** Opening Task input block **

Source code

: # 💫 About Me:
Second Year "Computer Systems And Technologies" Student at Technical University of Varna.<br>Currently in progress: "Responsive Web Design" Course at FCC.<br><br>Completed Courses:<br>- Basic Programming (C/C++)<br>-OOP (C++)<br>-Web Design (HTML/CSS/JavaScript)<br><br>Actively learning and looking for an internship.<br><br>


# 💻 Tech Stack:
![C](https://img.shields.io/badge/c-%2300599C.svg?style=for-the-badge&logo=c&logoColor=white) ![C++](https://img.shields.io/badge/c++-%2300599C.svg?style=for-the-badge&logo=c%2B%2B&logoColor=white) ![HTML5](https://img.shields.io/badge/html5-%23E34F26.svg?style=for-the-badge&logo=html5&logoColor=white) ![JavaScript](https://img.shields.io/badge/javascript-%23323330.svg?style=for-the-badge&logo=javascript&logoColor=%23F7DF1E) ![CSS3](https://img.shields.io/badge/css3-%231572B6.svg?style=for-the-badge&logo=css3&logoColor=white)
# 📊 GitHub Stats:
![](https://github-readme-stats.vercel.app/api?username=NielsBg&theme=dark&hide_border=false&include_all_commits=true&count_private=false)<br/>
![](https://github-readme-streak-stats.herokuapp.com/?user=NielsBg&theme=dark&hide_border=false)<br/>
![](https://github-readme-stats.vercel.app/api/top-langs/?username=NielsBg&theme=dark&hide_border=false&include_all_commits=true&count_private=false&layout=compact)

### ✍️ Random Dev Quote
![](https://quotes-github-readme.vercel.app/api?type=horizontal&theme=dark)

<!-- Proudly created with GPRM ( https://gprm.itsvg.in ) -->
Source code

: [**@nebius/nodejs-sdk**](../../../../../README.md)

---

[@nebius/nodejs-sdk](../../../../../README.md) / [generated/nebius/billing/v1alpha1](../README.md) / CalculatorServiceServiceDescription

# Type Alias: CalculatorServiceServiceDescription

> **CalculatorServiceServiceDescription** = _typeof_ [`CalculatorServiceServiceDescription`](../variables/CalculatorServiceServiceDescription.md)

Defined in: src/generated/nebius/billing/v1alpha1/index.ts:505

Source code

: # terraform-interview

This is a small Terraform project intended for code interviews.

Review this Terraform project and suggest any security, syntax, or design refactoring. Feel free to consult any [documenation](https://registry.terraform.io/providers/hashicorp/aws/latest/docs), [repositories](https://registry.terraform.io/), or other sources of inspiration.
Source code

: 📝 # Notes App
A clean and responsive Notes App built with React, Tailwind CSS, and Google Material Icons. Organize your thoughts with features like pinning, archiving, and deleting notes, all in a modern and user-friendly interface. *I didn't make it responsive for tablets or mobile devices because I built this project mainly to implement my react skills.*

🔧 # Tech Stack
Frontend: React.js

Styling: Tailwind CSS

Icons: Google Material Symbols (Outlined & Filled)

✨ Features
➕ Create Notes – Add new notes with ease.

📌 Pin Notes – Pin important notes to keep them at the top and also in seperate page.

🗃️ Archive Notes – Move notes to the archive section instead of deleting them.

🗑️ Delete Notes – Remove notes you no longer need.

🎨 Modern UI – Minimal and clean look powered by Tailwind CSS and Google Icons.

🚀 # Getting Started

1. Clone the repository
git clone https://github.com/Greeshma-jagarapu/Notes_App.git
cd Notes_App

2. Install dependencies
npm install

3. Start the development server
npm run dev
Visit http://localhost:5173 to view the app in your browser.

** Closing Task input block **
** Opening Task input block **

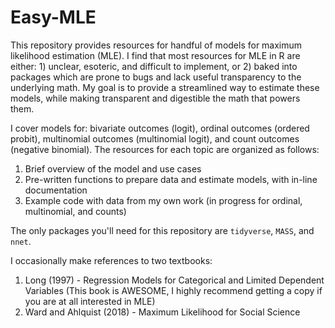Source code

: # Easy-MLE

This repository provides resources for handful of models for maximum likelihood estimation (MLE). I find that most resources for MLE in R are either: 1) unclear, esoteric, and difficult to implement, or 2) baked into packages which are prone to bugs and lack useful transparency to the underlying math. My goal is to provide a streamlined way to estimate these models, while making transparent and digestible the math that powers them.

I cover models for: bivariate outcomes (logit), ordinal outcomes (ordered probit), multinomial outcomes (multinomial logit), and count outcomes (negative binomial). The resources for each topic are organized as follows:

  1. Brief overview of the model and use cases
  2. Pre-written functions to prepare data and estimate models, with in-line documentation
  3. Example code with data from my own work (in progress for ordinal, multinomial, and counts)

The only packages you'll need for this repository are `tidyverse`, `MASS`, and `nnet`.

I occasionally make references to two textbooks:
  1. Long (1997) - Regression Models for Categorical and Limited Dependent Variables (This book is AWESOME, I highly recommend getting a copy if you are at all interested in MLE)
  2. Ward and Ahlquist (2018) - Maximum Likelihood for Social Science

** Closing Task input block **

Assigned task: Copy the lines of the listing word for word, beginning with the line that contains "3. Start the development server" and ending after the line that contains "Visit http://localhost:5173 to".

Your solution:
3. Start the development server
npm run dev
Visit http://localhost:5173 to view the app in your browser.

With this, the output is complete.